▸ **Document text**:
* Begin *

- Digital cover

Studio album by Treasure
- Released: July 28, 2023
- Recorded: 2023
- Studio: YG (Seoul)
- Genre: K-pop; hip-hop; funk; R&B;
- Length: 32:56
- Language: Korean
- Label: YG; Columbia;
- Producer: Choice37; Dee.P; P.K.; Rovin;

Treasure chronology
| Here I Stand (2023) | Reboot (2023) | Treasure Japan Tour 2022–23 ~Hello~ Special in Kyocera Dome Osaka (2023) |

Singles from Reboot
- "Move" Released: June 28, 2023; "Bona Bona" Released: July 28, 2023;

= Reboot (Treasure album) =

2023 studio album by Treasure

Reboot is the second studio album from the South Korean boy band Treasure, released on July 28, 2023, by YG Entertainment and Columbia Records. The album consists of 10 tracks and was supported by the pre-release single "Move" and the lead single "Bona Bona".

== Background and release ==
On June 12, 2023, in a video posted on Treasure's official YouTube channel, YG Entertainment's founder Yang Hyun-suk announced a "reboot" project for Treasure, which included plans for a second studio album, and the creation of the first Treasure sub-unit, T5, which would participate in pre-release promotions prior to the release of the second studio album. The members of T5, So Jung-hwan, Junkyu, Jihoon, Yoon Jae-hyuk, and Doyoung, were revealed through concept photos posted online. On June 19, YG Entertainment announced that T5 would debut with the track "Move," and revealed the dance practice video for "Move" would be released on June 21, a week before T5's official debut as a special promotional strategy. On June 28, "Move" was released on streaming platforms, alongside the music video, a week after the dance practice video was posted.

On July 3, YG Entertainment cemented an official partnership with Columbia Records to support the band's album promotion for the North American market. The following day, YG Entertainment confirmed through an announcement film that Treasure would be having a full group comeback with their second studio album, Reboot, on July 28. On July 17, YG Entertainment released the track list for Reboot, revealing 10 new songs, including the pre-release T5 single "Move," and "Bona Bona," the latter serving as the title track for the album. On July 26, the first music video teaser for "Bona Bona" was released. On July 27, the second music video teaser for "Bona Bona" was released. The album and its lead single was released globally on the following day.

* End *

▸ **List of tasks**:
(1) According to the Reboot article, which five members made up the sub-unit T5?
(2) Please copy the Reboot article's passage starting with "On July 3, YG" and going on through "the following day.".
(3) Translate this sentence from the Reboot article into Spanish: "On July 3, YG Entertainment cemented an official partnership with Columbia Records to support the band's album promotion for the North American market."

▸ **Supplied material**:

* Begin *

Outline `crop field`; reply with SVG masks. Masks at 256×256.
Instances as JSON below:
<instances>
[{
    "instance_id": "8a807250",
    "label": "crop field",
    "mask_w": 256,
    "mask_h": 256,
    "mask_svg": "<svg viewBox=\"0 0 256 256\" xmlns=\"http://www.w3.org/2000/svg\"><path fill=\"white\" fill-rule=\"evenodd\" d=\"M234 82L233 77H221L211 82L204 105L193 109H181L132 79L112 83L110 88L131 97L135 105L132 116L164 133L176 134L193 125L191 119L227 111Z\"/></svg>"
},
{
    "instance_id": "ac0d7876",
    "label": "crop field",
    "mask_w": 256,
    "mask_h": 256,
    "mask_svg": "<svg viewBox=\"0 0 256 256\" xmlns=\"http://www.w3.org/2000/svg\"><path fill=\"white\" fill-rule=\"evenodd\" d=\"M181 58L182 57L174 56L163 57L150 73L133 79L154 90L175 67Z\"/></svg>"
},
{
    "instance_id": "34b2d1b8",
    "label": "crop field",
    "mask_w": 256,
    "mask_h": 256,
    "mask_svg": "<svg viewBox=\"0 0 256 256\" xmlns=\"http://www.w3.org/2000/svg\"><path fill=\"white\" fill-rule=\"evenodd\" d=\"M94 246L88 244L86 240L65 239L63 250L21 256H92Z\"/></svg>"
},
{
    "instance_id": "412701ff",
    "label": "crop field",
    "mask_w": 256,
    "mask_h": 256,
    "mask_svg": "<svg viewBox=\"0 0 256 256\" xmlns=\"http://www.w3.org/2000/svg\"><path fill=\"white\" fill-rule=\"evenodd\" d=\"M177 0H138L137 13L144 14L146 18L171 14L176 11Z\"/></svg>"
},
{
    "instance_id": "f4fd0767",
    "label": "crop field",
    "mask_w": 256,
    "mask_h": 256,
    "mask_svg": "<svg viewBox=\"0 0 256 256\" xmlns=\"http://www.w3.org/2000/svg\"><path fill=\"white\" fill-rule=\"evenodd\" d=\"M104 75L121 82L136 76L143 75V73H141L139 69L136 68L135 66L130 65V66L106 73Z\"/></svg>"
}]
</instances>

* End *

▸ **Exercise results**:
(1) So Jung-hwan, Junkyu, Jihoon, Yoon Jae-hyuk, and Doyoung.

(2)
On July 3, YG Entertainment cemented an official partnership with Columbia Records to support the band's album promotion for the North American market. The following day, YG Entertainment confirmed through an announcement film that Treasure would be having a full group comeback with their second studio album, Reboot, on July 28. On July 17, YG Entertainment released the track list for Reboot, revealing 10 new songs, including the pre-release T5 single "Move," and "Bona Bona," the latter serving as the title track for the album. On July 26, the first music video teaser for "Bona Bona" was released. On July 27, the second music video teaser for "Bona Bona" was released. The album and its lead single was released globally on the following day.

(3) El 3 de julio, YG Entertainment formalizó una alianza oficial con Columbia Records para apoyar la promoción del álbum de la banda en el mercado norteamericano.